*Study text*:
-.-.-
Francis III (Frañsez; François; 28 February 1518 – 10 August 1536) was Dauphin of France and, after 1524, Duke of Brittany. Francis and his brother, Henry, were exchanged as hostages for their father, Francis I, who had been captured at the Battle of Pavia. They would be hostages for three years. Made Duke of Brittany in 1532, this precipitated Brittany's integration with the Kingdom of France. Francis died 10 August 1536, possibly from tuberculosis.

== Life ==
Francis was the first son of King Francis I of France and Duchess Claude of Brittany. His father said of Francis at birth, "a beautiful dauphin who is the most beautiful and strong child one could imagine and who will be the easiest to bring up." His mother said, "tell the King that he is even more beautiful than himself." The Dauphin was christened at Amboise on 25 April 1519. Leonardo da Vinci, who had been brought to Amboise by Francis I, designed the decorations.

One of the most researched aspects of the Dauphin's short life is the time he and his brother Henry (later Henry II of France) spent as hostages in Spain. The king had been badly defeated and captured at the Battle of Pavia (1525) and became a prisoner of Emperor Charles V, initially in the Alcázar in Madrid. In order to ensure his release, the king signed the Treaty of Madrid (1526). However, in order to ensure that Francis abided by the treaty, Charles demanded that the king's two older sons take his place as hostages. Francis agreed.

On 15 March 1526, the exchange took place at the border between Spain and France. Francis almost immediately repudiated the treaty and the eight-year-old Dauphin and his younger brother Henry spent the next three years as captives of Charles V, a period that scarred them for life.
-.-.-
*Excerpted data*:
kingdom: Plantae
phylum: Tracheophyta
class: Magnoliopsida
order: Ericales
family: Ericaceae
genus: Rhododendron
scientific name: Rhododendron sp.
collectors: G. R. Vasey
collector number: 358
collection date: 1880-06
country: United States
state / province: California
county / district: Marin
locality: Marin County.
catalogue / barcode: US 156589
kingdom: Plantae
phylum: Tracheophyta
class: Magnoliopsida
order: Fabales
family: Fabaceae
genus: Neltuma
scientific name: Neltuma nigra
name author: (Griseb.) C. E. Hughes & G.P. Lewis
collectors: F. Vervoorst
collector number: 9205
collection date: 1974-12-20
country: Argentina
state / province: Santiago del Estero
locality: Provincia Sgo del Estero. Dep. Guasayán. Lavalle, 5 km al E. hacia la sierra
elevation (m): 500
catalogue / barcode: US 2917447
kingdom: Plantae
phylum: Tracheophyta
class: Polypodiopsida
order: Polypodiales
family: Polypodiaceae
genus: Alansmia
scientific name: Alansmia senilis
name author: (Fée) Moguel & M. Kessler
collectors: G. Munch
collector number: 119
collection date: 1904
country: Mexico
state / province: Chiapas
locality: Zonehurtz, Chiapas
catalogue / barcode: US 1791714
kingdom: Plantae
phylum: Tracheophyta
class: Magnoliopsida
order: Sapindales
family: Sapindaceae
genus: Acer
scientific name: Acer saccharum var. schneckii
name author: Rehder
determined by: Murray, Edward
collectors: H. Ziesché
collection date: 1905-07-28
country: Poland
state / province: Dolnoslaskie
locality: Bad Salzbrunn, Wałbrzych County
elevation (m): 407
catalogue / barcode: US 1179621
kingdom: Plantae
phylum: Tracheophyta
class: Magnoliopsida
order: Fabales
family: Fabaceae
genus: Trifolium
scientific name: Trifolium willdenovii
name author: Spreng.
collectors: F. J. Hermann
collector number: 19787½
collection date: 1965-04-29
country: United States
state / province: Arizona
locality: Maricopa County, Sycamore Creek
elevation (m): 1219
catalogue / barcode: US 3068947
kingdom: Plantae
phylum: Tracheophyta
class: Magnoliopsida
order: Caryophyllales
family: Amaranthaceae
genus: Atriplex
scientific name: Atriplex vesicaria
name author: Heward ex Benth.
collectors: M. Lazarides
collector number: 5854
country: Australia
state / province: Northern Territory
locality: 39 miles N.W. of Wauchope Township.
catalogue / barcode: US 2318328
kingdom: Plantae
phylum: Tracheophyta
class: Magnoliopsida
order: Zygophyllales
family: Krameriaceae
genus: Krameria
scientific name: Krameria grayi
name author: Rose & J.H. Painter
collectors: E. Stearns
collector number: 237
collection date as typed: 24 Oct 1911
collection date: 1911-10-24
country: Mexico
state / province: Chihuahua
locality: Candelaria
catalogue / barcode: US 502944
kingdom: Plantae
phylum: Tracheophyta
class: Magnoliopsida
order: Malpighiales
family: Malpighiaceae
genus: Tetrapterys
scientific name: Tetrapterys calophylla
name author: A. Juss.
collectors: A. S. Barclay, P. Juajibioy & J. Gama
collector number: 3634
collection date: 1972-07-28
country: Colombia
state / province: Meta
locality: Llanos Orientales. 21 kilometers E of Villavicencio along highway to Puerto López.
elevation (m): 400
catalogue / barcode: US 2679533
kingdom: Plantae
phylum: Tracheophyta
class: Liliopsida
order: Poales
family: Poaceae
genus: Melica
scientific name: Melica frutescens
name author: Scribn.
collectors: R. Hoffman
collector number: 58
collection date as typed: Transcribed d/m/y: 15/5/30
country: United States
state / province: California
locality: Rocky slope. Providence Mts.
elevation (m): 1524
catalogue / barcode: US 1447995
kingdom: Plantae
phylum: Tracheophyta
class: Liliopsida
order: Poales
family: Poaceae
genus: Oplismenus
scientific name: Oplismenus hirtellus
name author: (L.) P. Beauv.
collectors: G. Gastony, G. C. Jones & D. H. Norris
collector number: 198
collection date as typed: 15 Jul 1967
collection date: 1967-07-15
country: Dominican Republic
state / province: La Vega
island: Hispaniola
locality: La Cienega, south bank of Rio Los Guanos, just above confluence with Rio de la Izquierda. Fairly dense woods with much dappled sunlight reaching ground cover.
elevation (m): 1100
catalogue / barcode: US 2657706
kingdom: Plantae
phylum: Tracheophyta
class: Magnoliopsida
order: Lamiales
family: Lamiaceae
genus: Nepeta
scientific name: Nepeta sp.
-.-.-
*Work required*: Continue the Dauphin Francis text from its last sentence. The lines are not needed for anything here.

*Answer section*:
During his confinement in Spain, the Dauphin displayed a notably subdued demeanor compared to his more aggressive brother and seemed "to have accepted the rationale for his imprisonment reasonably well." Nevertheless, the experience led him to become somewhat isolated, favoring black attire (like a Spaniard) and exhibiting a contemplative disposition seen as more Spanish than French.

== Marriage arrangements ==
As the first son and heir of the King of France, the Dauphin was a marriage pawn for his father. There were several betrothals to eligible princesses throughout the Dauphin's life. The first was when he was an infant, to the four-year-old Mary Tudor (later Mary I of England), daughter of Henry VIII of England and Catherine of Aragon; this arrangement was made as a surety for the Anglo-French alliance signed in October 1518, but abandoned around 1521 when Mary was instead betrothed to Charles V.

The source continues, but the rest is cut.